- _Data for review_:
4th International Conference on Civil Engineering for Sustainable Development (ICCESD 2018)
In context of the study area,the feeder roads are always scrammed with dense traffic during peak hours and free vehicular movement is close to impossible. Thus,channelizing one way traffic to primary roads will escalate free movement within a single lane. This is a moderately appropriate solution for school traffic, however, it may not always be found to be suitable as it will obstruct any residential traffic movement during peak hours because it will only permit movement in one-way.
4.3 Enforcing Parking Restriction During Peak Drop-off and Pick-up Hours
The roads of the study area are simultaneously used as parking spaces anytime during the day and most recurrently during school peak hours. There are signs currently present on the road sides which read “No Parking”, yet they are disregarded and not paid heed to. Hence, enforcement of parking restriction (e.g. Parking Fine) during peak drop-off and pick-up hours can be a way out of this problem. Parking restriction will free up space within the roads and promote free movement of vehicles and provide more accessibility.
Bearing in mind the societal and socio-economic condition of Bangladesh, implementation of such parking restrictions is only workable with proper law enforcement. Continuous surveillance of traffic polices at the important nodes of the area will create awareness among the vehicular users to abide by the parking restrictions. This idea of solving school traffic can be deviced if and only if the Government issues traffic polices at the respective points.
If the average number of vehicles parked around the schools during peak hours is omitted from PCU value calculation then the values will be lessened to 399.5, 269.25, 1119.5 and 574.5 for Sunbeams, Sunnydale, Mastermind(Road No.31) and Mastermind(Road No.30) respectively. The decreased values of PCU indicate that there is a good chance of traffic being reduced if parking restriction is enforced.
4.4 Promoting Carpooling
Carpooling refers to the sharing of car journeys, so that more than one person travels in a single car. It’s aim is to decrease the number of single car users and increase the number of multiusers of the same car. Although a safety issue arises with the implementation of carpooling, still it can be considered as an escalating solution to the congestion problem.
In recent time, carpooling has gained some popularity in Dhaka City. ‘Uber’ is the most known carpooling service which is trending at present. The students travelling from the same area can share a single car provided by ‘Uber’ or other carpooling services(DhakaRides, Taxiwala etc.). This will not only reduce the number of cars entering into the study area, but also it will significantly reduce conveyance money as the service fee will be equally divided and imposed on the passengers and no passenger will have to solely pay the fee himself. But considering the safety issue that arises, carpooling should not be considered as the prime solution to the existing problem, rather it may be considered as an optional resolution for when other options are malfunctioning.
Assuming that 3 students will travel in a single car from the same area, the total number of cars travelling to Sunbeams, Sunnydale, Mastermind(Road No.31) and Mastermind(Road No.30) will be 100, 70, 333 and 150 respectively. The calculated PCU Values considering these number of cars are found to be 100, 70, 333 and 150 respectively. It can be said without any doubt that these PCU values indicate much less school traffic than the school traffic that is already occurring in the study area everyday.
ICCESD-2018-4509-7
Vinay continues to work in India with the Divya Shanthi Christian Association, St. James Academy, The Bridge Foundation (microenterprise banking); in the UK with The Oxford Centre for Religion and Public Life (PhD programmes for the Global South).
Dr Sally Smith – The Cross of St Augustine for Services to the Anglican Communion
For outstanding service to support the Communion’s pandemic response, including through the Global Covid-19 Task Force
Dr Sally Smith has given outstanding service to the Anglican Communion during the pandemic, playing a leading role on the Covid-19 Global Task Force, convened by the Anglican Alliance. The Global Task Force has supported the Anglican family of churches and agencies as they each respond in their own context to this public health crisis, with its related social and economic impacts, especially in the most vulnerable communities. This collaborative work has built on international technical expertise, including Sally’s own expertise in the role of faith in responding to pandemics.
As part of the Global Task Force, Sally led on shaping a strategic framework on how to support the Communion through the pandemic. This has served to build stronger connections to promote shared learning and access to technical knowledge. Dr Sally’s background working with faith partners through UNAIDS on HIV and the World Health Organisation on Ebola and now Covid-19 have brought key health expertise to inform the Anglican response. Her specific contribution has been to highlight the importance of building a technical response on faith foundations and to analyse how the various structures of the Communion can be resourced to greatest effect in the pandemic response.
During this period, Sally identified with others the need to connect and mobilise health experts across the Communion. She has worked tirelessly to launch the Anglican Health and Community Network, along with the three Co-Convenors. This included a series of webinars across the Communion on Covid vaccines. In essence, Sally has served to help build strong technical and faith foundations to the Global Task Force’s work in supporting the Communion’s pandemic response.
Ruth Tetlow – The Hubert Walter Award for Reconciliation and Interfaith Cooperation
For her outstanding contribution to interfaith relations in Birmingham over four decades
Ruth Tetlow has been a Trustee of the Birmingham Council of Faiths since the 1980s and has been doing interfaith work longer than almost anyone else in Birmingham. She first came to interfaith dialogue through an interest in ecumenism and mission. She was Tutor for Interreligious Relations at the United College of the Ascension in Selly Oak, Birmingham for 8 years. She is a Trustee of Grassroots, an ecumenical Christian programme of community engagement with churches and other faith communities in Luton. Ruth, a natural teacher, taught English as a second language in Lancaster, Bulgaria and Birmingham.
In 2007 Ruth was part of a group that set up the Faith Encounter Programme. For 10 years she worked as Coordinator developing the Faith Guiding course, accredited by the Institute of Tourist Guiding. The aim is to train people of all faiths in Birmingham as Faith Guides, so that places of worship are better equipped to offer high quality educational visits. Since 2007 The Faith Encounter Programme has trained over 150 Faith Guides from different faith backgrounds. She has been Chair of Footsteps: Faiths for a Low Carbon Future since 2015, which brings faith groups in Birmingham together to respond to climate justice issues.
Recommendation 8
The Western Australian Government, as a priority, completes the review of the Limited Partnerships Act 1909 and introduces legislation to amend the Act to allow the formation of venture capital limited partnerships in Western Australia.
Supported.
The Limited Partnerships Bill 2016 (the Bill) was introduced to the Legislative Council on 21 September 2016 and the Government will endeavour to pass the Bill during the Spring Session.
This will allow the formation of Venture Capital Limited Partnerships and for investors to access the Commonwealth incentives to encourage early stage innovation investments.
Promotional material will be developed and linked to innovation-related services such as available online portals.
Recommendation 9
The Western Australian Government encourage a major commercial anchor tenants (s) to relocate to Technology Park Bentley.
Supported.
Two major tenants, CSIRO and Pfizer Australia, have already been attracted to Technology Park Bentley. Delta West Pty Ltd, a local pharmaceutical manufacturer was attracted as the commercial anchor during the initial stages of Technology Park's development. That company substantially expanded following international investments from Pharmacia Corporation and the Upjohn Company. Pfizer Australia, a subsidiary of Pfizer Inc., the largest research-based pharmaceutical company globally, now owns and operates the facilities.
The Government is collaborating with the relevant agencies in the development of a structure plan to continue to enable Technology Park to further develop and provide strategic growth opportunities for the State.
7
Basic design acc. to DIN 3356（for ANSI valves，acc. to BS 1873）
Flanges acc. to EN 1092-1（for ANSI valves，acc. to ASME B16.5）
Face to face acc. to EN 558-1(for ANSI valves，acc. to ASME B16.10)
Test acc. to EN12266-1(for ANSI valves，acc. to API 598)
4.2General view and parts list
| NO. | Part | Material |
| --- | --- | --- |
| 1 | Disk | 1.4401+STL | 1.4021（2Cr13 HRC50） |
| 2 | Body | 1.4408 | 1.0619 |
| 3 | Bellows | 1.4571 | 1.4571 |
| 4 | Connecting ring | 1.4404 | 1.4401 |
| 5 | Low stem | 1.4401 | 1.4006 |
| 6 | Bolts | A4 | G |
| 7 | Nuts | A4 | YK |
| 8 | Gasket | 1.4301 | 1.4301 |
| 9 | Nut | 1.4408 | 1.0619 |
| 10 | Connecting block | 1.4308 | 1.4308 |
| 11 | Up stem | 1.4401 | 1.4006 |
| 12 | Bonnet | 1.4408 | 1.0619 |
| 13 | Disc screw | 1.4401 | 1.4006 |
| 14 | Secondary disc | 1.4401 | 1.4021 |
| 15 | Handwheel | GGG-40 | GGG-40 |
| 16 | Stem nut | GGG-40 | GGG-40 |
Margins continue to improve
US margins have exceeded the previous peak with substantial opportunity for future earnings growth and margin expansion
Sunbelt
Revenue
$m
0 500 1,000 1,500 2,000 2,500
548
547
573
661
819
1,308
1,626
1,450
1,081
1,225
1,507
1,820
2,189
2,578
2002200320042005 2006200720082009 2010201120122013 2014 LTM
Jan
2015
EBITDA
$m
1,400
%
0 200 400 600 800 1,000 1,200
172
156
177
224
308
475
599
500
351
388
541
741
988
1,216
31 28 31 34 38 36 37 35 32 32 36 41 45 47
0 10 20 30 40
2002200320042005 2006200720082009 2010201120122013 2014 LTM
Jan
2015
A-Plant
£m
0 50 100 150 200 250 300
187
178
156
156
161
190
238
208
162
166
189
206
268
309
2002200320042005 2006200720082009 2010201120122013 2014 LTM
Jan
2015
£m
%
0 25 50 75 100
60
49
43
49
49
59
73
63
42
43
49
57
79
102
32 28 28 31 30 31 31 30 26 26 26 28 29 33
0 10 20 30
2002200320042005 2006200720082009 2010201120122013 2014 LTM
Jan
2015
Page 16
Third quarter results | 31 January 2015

- _Activity_:
Which of the lines above include the word "Australian"? List those lines.

- _Response to the task_:
The Western Australian Government, as a priority, completes the review of the Limited Partnerships Act 1909 and introduces legislation to amend the Act to allow the formation of venture capital limited partnerships in Western Australia.
The Western Australian Government encourage a major commercial anchor tenants (s) to relocate to Technology Park Bentley.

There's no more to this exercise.